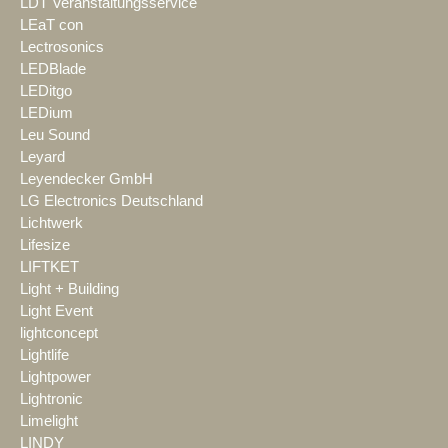
LDT Veranstaltungsservice
LEaT con
Lectrosonics
LEDBlade
LEDitgo
LEDium
Leu Sound
Leyard
Leyendecker GmbH
LG Electronics Deutschland
Lichtwerk
Lifesize
LIFTKET
Light + Building
Light Event
lightconcept
Lightlife
Lightpower
Lightronic
Limelight
LINDY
----------------
• **Required work**
Repeat the data above starting at the line with "Lectrosonics" and ending at its last line, exactly, with no other lines.

• **Answer to this task**
Lectrosonics
LEDBlade
LEDitgo
LEDium
Leu Sound
Leyard
Leyendecker GmbH
LG Electronics Deutschland
Lichtwerk
Lifesize
LIFTKET
Light + Building
Light Event
lightconcept
Lightlife
Lightpower
Lightronic
Limelight
LINDY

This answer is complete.